Wednesday, January 23, 2008


"Roquefort, or similar style cheese, is mentioned in literature as far back as AD 79, when Pliny the Elder remarked upon its rich flavor." -Kindersley, French Cheeses

Dave's brother visited us in Mont de Marsan for a few days. Saturday morning we went to the market and bought two types of cheese to share with him: Mont d'or and Roquefort. I've already discussed the former; we all enjoyed it. I have to mention we asked for a "light" Roquefort. It's easier for someone to taste when they've never tried real blue cheese before. His brother is a big fan of cheese, so I made sure he tried all the big ones: chevre sec, brebis, Camembert, Mont d'or, and Roquefort. I'm such a good hostess.

I stole this from Wikipedia because it makes this cheese's past interesting and helps illustrate how the Frenchman's mind works: "Legend has it that the cheese was discovered when a young shepherd, eating his lunch of bread and ewes' milk cheese, saw a beautiful girl in the distance. Abandoning his meal in a nearby cave, he ran to meet her. When he returned a few months later, the mold had transformed his plain cheese into roquefort." Roquefort is such an essential part of French food that they have fables about its creation and have the tools preserved in museums that Roquefort-makers used centuries ago.

I used to hate blue cheese, including Roquefort, up through the time I lived in Lyon with a French family. After numerous nights of heckling and pressuring by many French peoples, the cheese began to grow on me like the blue mold that gives it that special tang. Even when I returned to the U.S., I was still not a fan of Roquefort and other blue cheeses. But, like with beer and wine, I've grown more accustomed to the spiciness of Roquefort. And when I am in the mood for a taste that it can only offer, I am very happy to be in France within close reach of true, delicious, and inexpensive Roquefort.

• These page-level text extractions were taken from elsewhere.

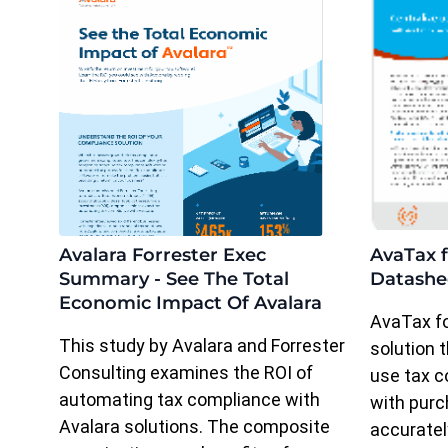
Avalara Forrester Exec
AvaTax f
Summary - See The Total
Datashe
Economic Impact Of Avalara
AvaTax fo
This study by Avalara and Forrester
solution
Consulting examines the ROI of
use tax c
automating tax compliance with
with pur
Avalara solutions. The composite
accuratel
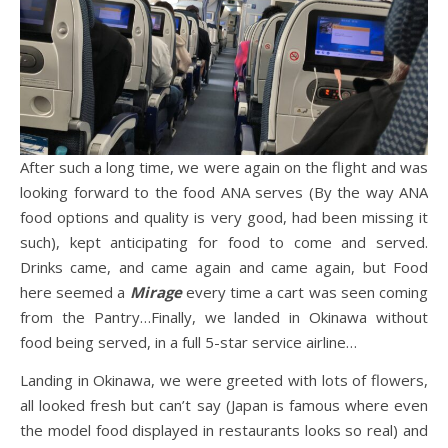
After such a long time, we were again on the flight and was
looking forward to the food ANA serves (By the way ANA
food options and quality is very good, had been missing it
such), kept anticipating for food to come and served.
Drinks came, and came again and came again, but Food
here seemed a
Mirage
every time a cart was seen coming
from the Pantry…Finally, we landed in Okinawa without
food being served, in a full 5-star service airline…
Landing in Okinawa, we were greeted with lots of flowers,
all looked fresh but can’t say (Japan is famous where even
the model food displayed in restaurants looks so real) and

This slice of cheese is perfect! It has the usual kick, but not so much that you feel you're eating metal; it doesn't overpower the creaminess. They must not have aged this cheese for long (6 weeks or so). I'm sure there are certain "correct" ways to eat Roquefort, but I ate some with almonds tonight. They complemented the cheese well. A little bit on a piece of fresh baguette, then chased with a couple almonds. Delish! When slightly salty, creamy brebis isn't enough to satisfy your lust for tasty cheese, I suggest a wedge of tangy Roquefort.